Biochemical Principles of SMAD Signaling Across the Animal Kingdom

The TGF-β superfamily, including BMP and TGF-β pathways, regulates fundamental cellular processes such as fate specification, tissue patterning, and stem cell homeostasis across metazoans. The BMP pathway across these diverse animal systems share a conserved intracellular SMAD signaling architecture. The quantitative dynamics of SMAD signaling and regulatory strategies governing pathway activity show a wide range of variation across developmental and stem-cell systems. In this review, we summarize insights from six major biological contexts — Drosophila embryo, germline stem cells, and the larval and pupal wing discs; the Danio rerio (zebrafish) embryo; and human pluripotent stem cells (hPSCs) — to compare how BMP and TGF-β signals are measured, manipulated, modeled, and integrated.
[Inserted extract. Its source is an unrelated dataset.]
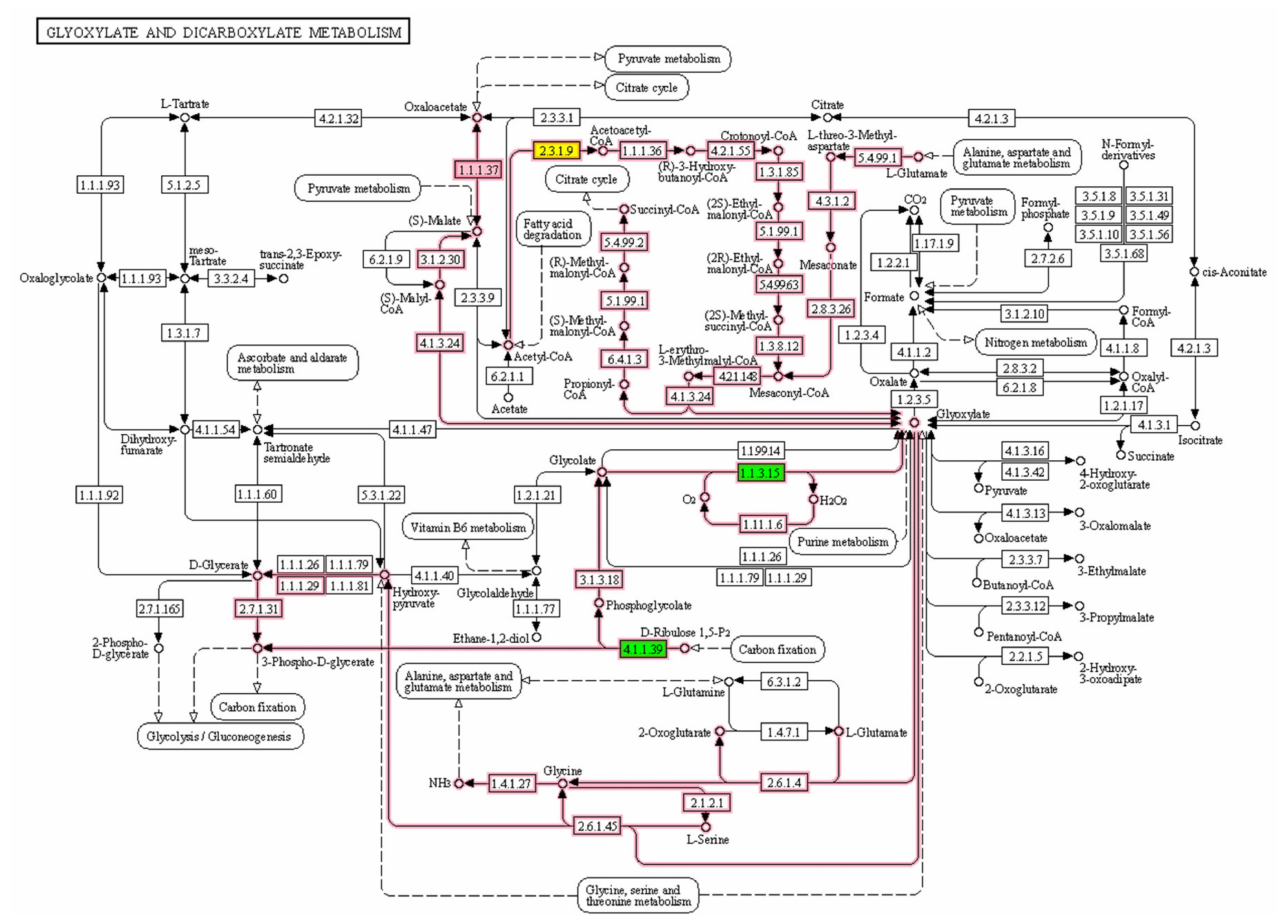
Figure 8. KEGG map for metabolic pathways of glyoxylate and dicarboxylate metabolism. Malate dehydrogenase (EC:1.1.1.37; PMDH2) is associated to methylaspartate cycle and is colored in pink; thiolase family protein (EC:2.3.1.9; AACT1) are signed in yellow and is associated to ethylmalonyl pathway of terpenoid synthesis; and proteins (S)-2-hydroxy-acid oxidase GLO1 (EC:1.1.3.15; Q9LRR9) and ribulose bisphosphate carboxylase small chain 1A (EC:4.1.1.39; P10795) are associated to pho- torespiration and are marked in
We begin by outlining the canonical TGF-β/BMP signaling pathway and gradient formation across these species. We then compare the mechanism that shapes these signaling profiles from ligand diffusion, extracellular modulation and intracellular feedback through genetic, chemical, and mechanical perturbations. Finally, we highlight how endogenous pathway activity is measured through quantitative imaging of the pSmad/pMad activity, and how this approach contributes to the development of a full range of mechanistic and computational models across the presented systems. These insights reveal unifying design principles and performance objectives that govern BMP–SMAD signaling across species and cell types.